Crespo v. United States, 4024.

Citation151 F.2d 44
Decision Date29 August 1945
Docket NumberNo. 4024.,4024.
PartiesCRESPO v. UNITED STATES.
CourtUnited States Courts of Appeals. United States Court of Appeals (1st Circuit)

B. F. Sanchez Castano, of San Juan, Puerto Rico, for appellant.

Philip F. Herrick, U. S. Atty., of San Juan, Puerto Rico (Francisco Ponsa Feliu and Pascual Amado Rivera, Asst. U. S. Attys., both of San Juan, Puerto Rico, on the brief), for appellee.

Before MAHONEY, Circuit Judge, PETERS and FORD, District Judges.

PETERS, District Judge.

Appeal from a judgment of the United States District Court for Puerto Rico adjudging the appellant guilty of violation of the so-called White Slave Traffic Act, 36 Stat. 825, 18 U.S.C.A. § 398, by transporting women for purposes of prostitution from one place to another in Puerto Rico.

The indictment contains six counts, one for conspiracy and each of the other five for transporting for an immoral purpose a woman from Caguas to Aguadilla, in Puerto Rico, on December 24, 1943, there being five different women transported.

Acquitted on the first count for conspiracy, the defendant was convicted on each of the substantive offense counts and sentenced to imprisonment for five years on the second count, and two years on each of the other counts, to run consecutively.

◆ **Recorded information**

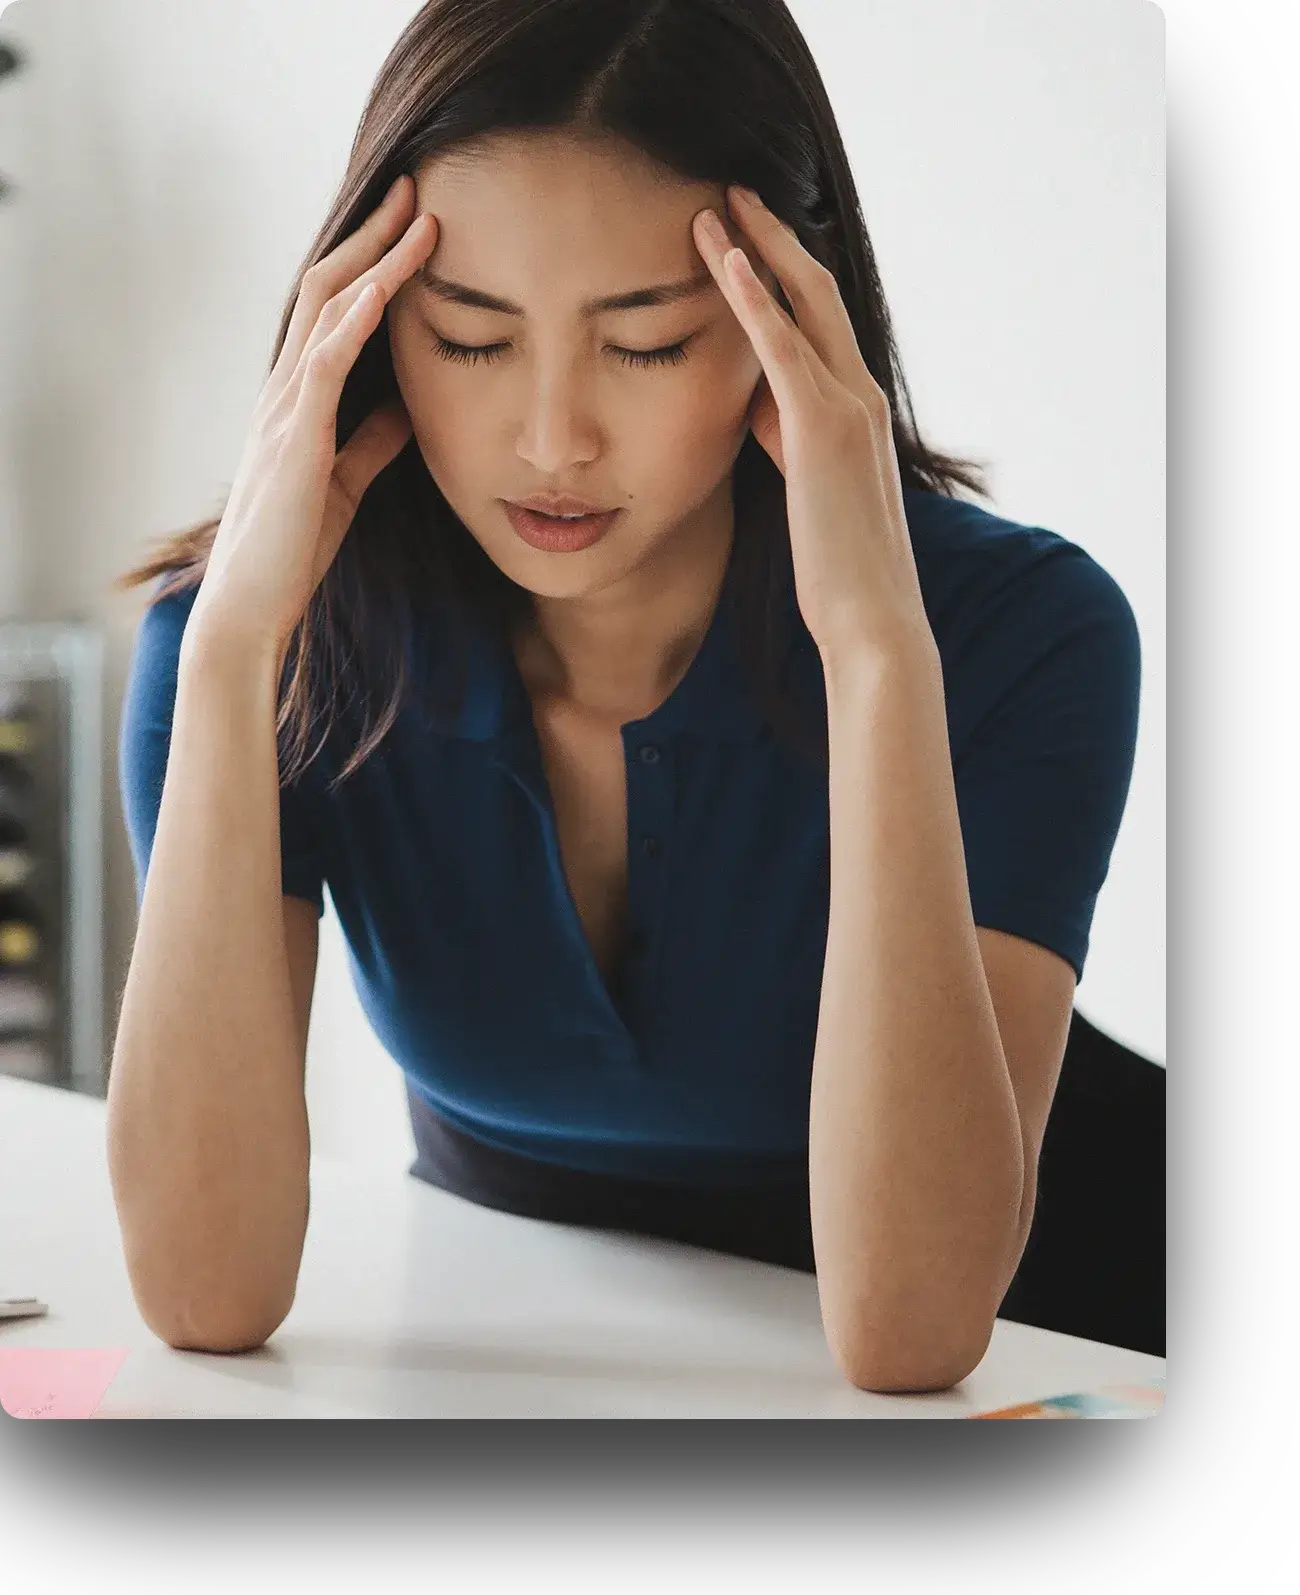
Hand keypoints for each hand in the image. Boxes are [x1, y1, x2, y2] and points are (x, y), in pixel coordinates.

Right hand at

◆ **What is expected**
In the court opinion, between which two places in Puerto Rico were the women transported? The listing is not needed here.

◆ **Solution below**
From Caguas to Aguadilla.